The exercise that breaks Steve (Luke Roberts) occurs at a couples retreat that he’s attending with his wife Judith (Ally Maki) and daughters Stephanie (Nyha Huang Breitkreuz) and Emmy (Remy Marthaller). Recently, Judith lost her mother, and the sadness has completely destroyed her marriage. In one amazing scene, a visibly disturbed Steve (Luke Roberts) is pushed to share his feelings during a group session and he yells back, “I don’t have any f*cking words, OK?!?!!” The strength of Hama-Brown’s film is how deftly it captures that feeling that emotion can’t always be expressed through language.

Although it appears like Steve is only unwillingly attending, there are early indications that this endeavor was Judith’s idea, and they are both actively working to patch up damaged relationships. The younger Emmy appears more fearful and is captivated by the notion that communication with the other side can be established through a nearby cave, while the adolescent Stephanie befriends girls her own age. Perhaps she will get to see her grandmother again.

Don’t worry, “Seagrass” isn’t your typical ghost story, yet it is on an emotional level. It has to do with the consequences of the choices we make as adults about our partners and families.

The theme is the desire to know more about people we are no longer able to learn about; Judith laments this every time her new acquaintances Pat (Chris Pang) and Carol enquire about her mother and she is unable to provide an answer. Grief is more than just losing someone; it’s also regretting all the unspoken conversations we had with them.

Judith and Steve begin to emotionally break apart in a way that puts their entire family in jeopardy as they continue through counseling that seems to be tearing them apart. Because they exemplify a false ideal—the “If they can do it, then so can we” mindset that frequently stifles real growth—Pat and Carol become a risky comparison.

The video by Hama-Brown deftly grasps how people can draw parallels between suffering and grief, frequently oversimplifying and diminishing both in ways that can turn tragic.

A lot of “Seagrass” plays out like a slow-burn thriller because of this sense of impending disaster. It’s one of those classic tales of grownups who get so engrossed in their own foolishness that their kids suffer, sometimes quite literally.
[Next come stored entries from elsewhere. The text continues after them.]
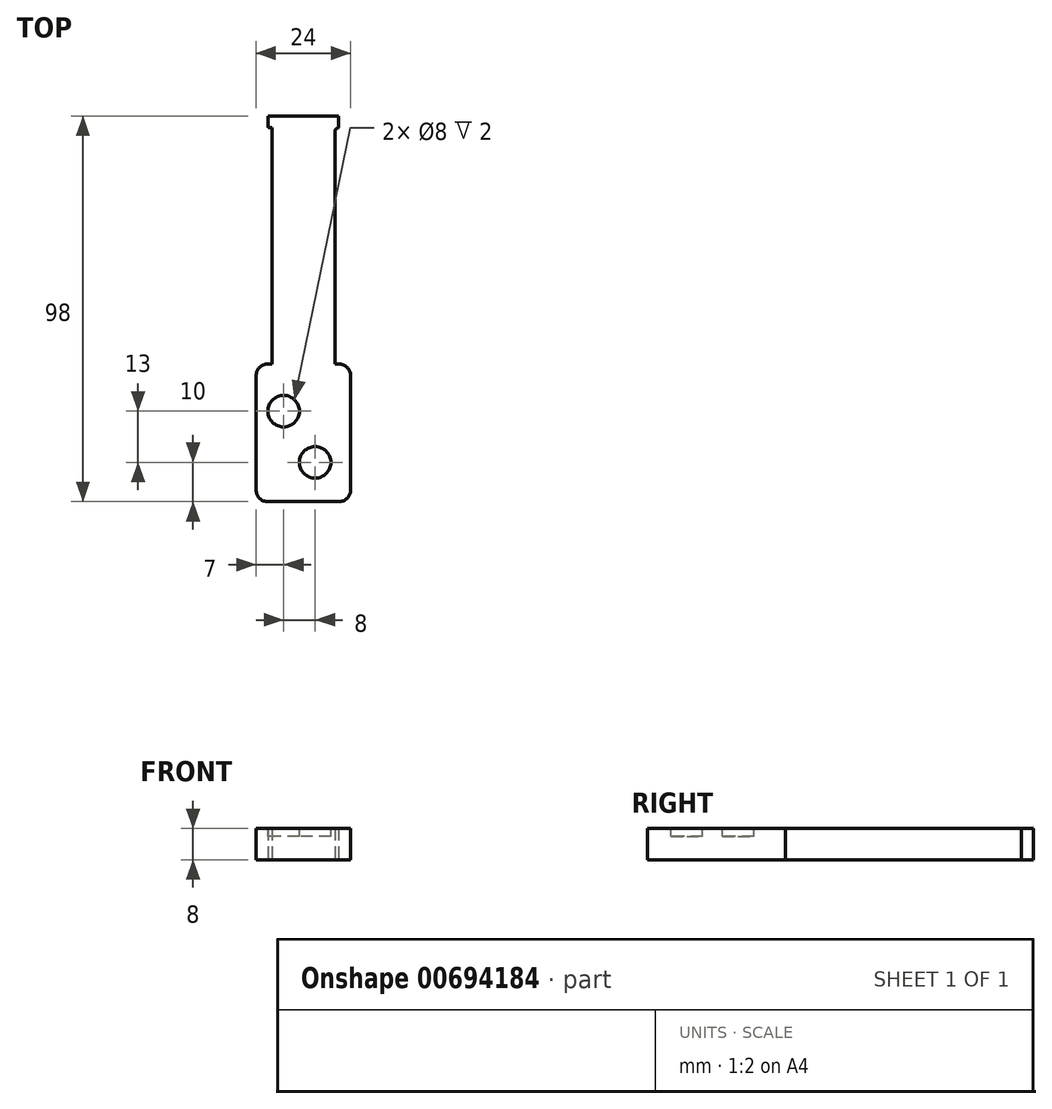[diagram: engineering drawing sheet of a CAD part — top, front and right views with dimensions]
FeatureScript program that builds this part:
annotation { "Feature Type Name" : "Feature", "Feature Type Description" : "" }
export const myFeature = defineFeature(function(context is Context, id is Id, definition is map)
    precondition{}
    {
        {
            var Q0;
            Q0=qCreatedBy(makeId("Front.planeOp"),FACE);
            var sketch = newSketch(context, id + "F0", { "sketchPlane" : qUnion([Q0])});
            skLineSegment(sketch, "E0.bottom", {"start": v(-9, 4) * mm, "end": v(9, 4) * mm});
            skLineSegment(sketch, "E0.top", {"start": v(-9, -4) * mm, "end": v(9, -4) * mm});
            skLineSegment(sketch, "E0.left", {"start": v(-9, 4) * mm, "end": v(-9, -4) * mm});
            skLineSegment(sketch, "E0.right", {"start": v(9, 4) * mm, "end": v(9, -4) * mm});
            skSolve(sketch);
        }
        {
            var Q0;
            Q0=makeQuery(id+"F0.imprint","IMPRINT",FACE,{"disambiguationData":[TD([[makeQuery(id+"F0.imprint","IMPRINT",EDGE,{"derivedFrom":sQuery(id+"F0.wireOp",EDGE,"E0.bottom")}),-1.0]])]});
            extrude(context, id + "F1", {"entities" : qUnion([Q0]), "depth" : 3 * mm, "offsetDistance" : 25 * mm});
        }
        {
            var Q0;
            Q0=makeQuery(id+"F1.opExtrude","CAP_FACE",FACE,{"disambiguationData":[OSD([sQuery(id+"F0.wireOp",EDGE,"E0.bottom"),sQuery(id+"F0.wireOp",EDGE,"E0.top"),sQuery(id+"F0.wireOp",EDGE,"E0.left"),sQuery(id+"F0.wireOp",EDGE,"E0.right")])],"isStart":false});
            var sketch = newSketch(context, id + "F2", { "sketchPlane" : qUnion([Q0])});
            skLineSegment(sketch, "E1.bottom", {"start": v(-8, 4) * mm, "end": v(8, 4) * mm});
            skLineSegment(sketch, "E1.top", {"start": v(-8, -4) * mm, "end": v(8, -4) * mm});
            skLineSegment(sketch, "E1.left", {"start": v(-8, 4) * mm, "end": v(-8, -4) * mm});
            skLineSegment(sketch, "E1.right", {"start": v(8, 4) * mm, "end": v(8, -4) * mm});
            skSolve(sketch);
        }
        {
            var Q0;
            Q0 = qSketchRegion(id + "F2", true);
            extrude(context, id + "F3", {"entities" : qUnion([Q0]), "operationType" : NewBodyOperationType.ADD, "depth" : 60 * mm, "offsetDistance" : 25 * mm});
        }
        {
            var Q0;
            Q0=makeQuery(id+"F3.opExtrude","CAP_EDGE",EDGE,{"disambiguationData":[OSD([sQuery(id+"F2.wireOp",EDGE,"E1.left")])],"isStart":true});
            var Q1;
            Q1=makeQuery(id+"F3.opExtrude","CAP_EDGE",EDGE,{"disambiguationData":[OSD([sQuery(id+"F2.wireOp",EDGE,"E1.right")])],"isStart":true});
            fillet(context, id + "F4", {"entities" : qUnion([Q0, Q1]), "radius" : 1 * mm, "tangentPropagation" : true, "allowEdgeOverflow" : false});
        }
        {
            var Q0;
            Q0=makeQuery(id+"F3.opExtrude","CAP_FACE",FACE,{"disambiguationData":[OSD([sQuery(id+"F2.wireOp",EDGE,"E1.bottom"),sQuery(id+"F2.wireOp",EDGE,"E1.top"),sQuery(id+"F2.wireOp",EDGE,"E1.left"),sQuery(id+"F2.wireOp",EDGE,"E1.right")])],"isStart":false});
            var sketch = newSketch(context, id + "F5", { "sketchPlane" : qUnion([Q0])});
            skLineSegment(sketch, "E2.bottom", {"start": v(-12, 4) * mm, "end": v(12, 4) * mm});
            skLineSegment(sketch, "E2.top", {"start": v(-12, -4) * mm, "end": v(12, -4) * mm});
            skLineSegment(sketch, "E2.left", {"start": v(-12, 4) * mm, "end": v(-12, -4) * mm});
            skLineSegment(sketch, "E2.right", {"start": v(12, 4) * mm, "end": v(12, -4) * mm});
            skSolve(sketch);
        }
        {
            var Q0;
            Q0 = qSketchRegion(id + "F5", true);
            extrude(context, id + "F6", {"entities" : qUnion([Q0]), "operationType" : NewBodyOperationType.ADD, "depth" : 35 * mm, "offsetDistance" : 25 * mm});
        }
        {
            var Q0;
            Q0=makeQuery(id+"F6.opExtrude","CAP_EDGE",EDGE,{"disambiguationData":[OSD([sQuery(id+"F5.wireOp",EDGE,"E2.left")])],"isStart":true});
            var Q1;
            Q1=makeQuery(id+"F6.opExtrude","CAP_EDGE",EDGE,{"disambiguationData":[OSD([sQuery(id+"F5.wireOp",EDGE,"E2.left")])],"isStart":false});
            var Q2;
            Q2=makeQuery(id+"F6.opExtrude","CAP_EDGE",EDGE,{"disambiguationData":[OSD([sQuery(id+"F5.wireOp",EDGE,"E2.right")])],"isStart":false});
            var Q3;
            Q3=makeQuery(id+"F6.opExtrude","CAP_EDGE",EDGE,{"disambiguationData":[OSD([sQuery(id+"F5.wireOp",EDGE,"E2.right")])],"isStart":true});
            fillet(context, id + "F7", {"entities" : qUnion([Q0, Q1, Q2, Q3]), "radius" : 3 * mm, "tangentPropagation" : true, "allowEdgeOverflow" : false});
        }
        {
            var Q0;
            Q0=makeQuery(id+"F6.boolean.opBoolean","MERGE",FACE,{"derivedFrom":[makeQuery(id+"F3.boolean.opBoolean","MERGE",FACE,{"derivedFrom":[makeQuery(id+"F1.opExtrude","SWEPT_FACE",FACE,{"disambiguationData":[OSD([sQuery(id+"F0.wireOp",EDGE,"E0.bottom")])]}),makeQuery(id+"F3.opExtrude","SWEPT_FACE",FACE,{"disambiguationData":[OSD([sQuery(id+"F2.wireOp",EDGE,"E1.bottom")])]})]}),makeQuery(id+"F6.opExtrude","SWEPT_FACE",FACE,{"disambiguationData":[OSD([sQuery(id+"F5.wireOp",EDGE,"E2.bottom")])]})]});
            var sketch = newSketch(context, id + "F8", { "sketchPlane" : qUnion([Q0])});
            skCircle(sketch, "E3", {"center": v(-5, -75) * mm, "radius": 4 * mm});
            skCircle(sketch, "E4", {"center": v(3, -88) * mm, "radius": 4 * mm});
            skSolve(sketch);
        }
        {
            var Q0;
            Q0 = qSketchRegion(id + "F8", true);
            extrude(context, id + "F9", {"entities" : qUnion([Q0]), "operationType" : NewBodyOperationType.REMOVE, "oppositeDirection" : true, "depth" : 2 * mm, "offsetDistance" : 25 * mm});
        }
    });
The scene where Emmy carefully walks across a pool to a purple ball that she has been eyeing feels both joyful and little terrifying at the same time, reminiscent of a scenario from childhood. This is because the foreboding is so pervasive.

Not that it’s hard to blame Hama-Brown for wanting to spend time with the kind of carefree joy that exists before people grow up and start asking themselves why they’re unhappy—Breitkreuz and Marthaller are both naturally wonderful—but Hama-Brown has a tendency to linger a little too long in scenes, particularly ones where the children are just regular kids.